NeMo-Guardrails
NeMo-Guardrails copied to clipboard
Error during LLMRails initialization
Hello, I am facing an error when initializing LLMRails.
Here is the error: srun: error: task 0: Illegal instruction (core dumped).
I think the error is related to asyncio. After a little debugging, it seems to occur in the code preceded by the comment # NOTE: this should be very fast, otherwise needs to be moved to separate thread. in the file generation.py. The lines of code all start with await.
This code doesn't work on a GPU obtained via a supercomputer, whereas it works on my local machine (but without a GPU).
I use an LLM and a SentenceTransformers locally.
Here is my code:
@lru_cache
def get_model():
repo_id = "/local_llm/dolly-v2-3b"
params = {
"temperature": 0,
"max_length": 500
}
# Use the first CUDA-enabled GPU, if any
device = 0 if device_count() else -1
llm = HuggingFacePipelineCompatible.from_model_id(
model_id=repo_id,
device=device,
task="text-generation",
model_kwargs=params,
)
return llm
HFPipeline = get_llm_instance_wrapper(
llm_instance=get_model(), llm_type="hf_pipeline"
)
register_llm_provider("hf_pipeline", HFPipeline)

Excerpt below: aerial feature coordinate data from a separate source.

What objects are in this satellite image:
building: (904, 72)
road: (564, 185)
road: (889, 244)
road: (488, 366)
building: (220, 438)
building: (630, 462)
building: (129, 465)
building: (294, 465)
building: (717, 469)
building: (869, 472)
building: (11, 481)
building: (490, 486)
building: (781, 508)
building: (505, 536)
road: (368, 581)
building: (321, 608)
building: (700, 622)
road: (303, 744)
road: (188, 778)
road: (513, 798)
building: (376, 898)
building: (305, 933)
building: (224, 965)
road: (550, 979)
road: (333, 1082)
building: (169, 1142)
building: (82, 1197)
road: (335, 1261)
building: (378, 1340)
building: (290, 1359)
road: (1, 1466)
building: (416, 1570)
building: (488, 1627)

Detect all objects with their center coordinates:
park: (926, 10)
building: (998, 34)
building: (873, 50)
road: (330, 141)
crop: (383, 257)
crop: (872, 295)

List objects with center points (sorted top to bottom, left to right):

config = RailsConfig.from_path("config") # up to this line, everything works
rails = LLMRails(config)
async def get_res():
res = await rails.generate_async(prompt="Hello")
print(res)
asyncio.run(get_res())
- config/config.yml:
models:
- type: main
engine: hf_pipeline
- type: embeddings
engine: SentenceTransformers
model: /local_llm/all-MiniLM-L6-v2
- config/rails.co:
define user express greeting
"Hello"
"Hi"
define user ask capabilities
"What can you do?"
"What can you help me with?"
"tell me what you can do"
"tell me about you"
define flow
user express greeting
bot express greeting
define flow
user ask capabilities
bot inform capabilities
define bot inform capabilities
"I am an AI assistant and I'm here to help."

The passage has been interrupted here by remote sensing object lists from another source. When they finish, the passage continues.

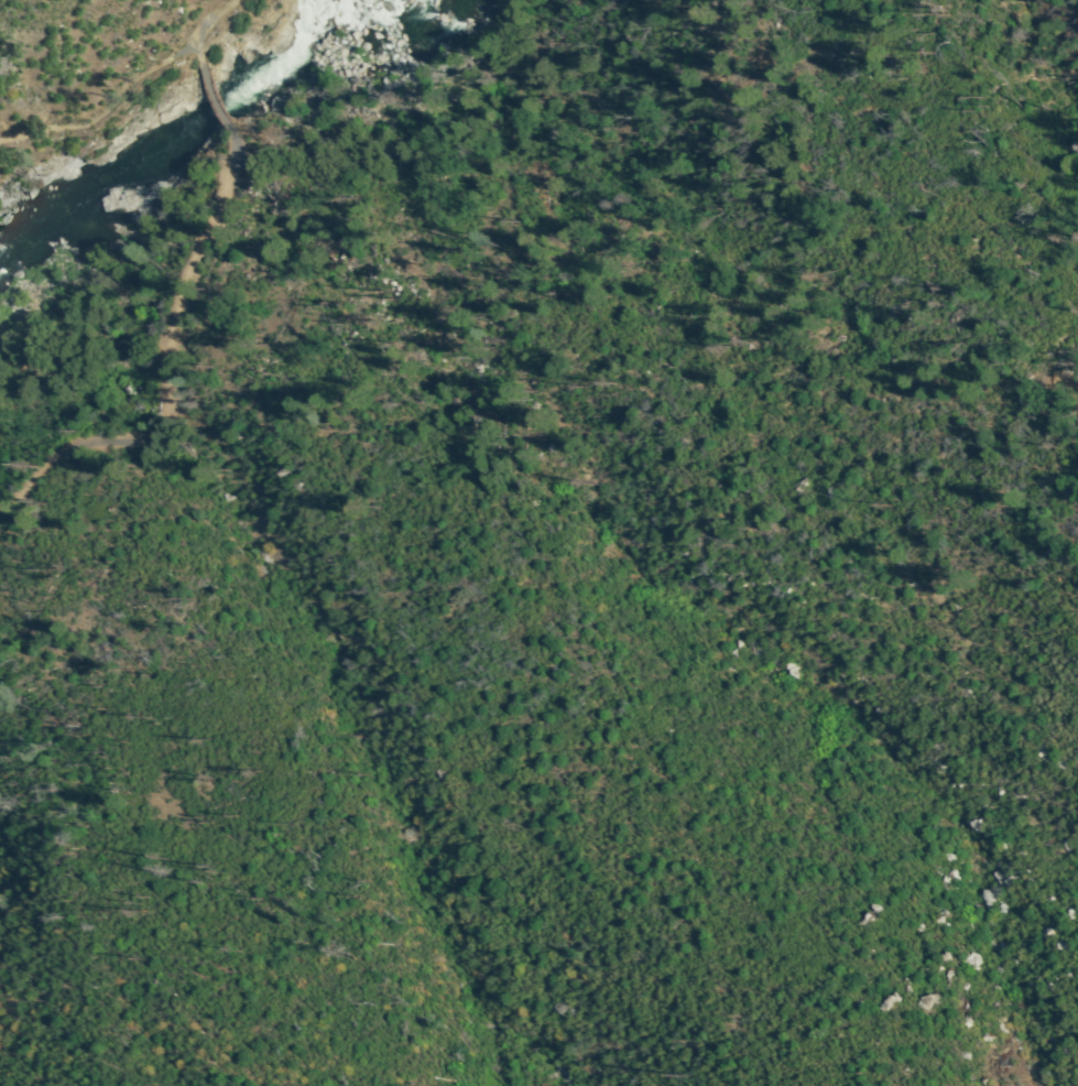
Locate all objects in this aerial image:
road: (208, 20)
road: (211, 96)
road: (108, 112)
river: (203, 126)
road: (169, 371)
road: (173, 786)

Hi @thomasbtnfr ! We've seen this before related to the installation of annoy. Try updating your deployment to install annoy explicitly after installing nemoguardrails:
pip install --force --no-binary :all: annoy==1.17.1
Let me know if this works.
Thank you @drazvan but it still doesn't work. I tested on 2 different GPUs:
- A100: no matter the version of
annoy, I get the errorIllegal instruction (core dumped) - V100: it works regardless of the
annoyversion (I didn't test with it before)
However, I would need it to work on A100...
Hi @thomasbtnfr! Did you make any progress on this? I can guide you to use a mock EmbeddingSearchProvider (which won't use annoy) to check if that's the issue.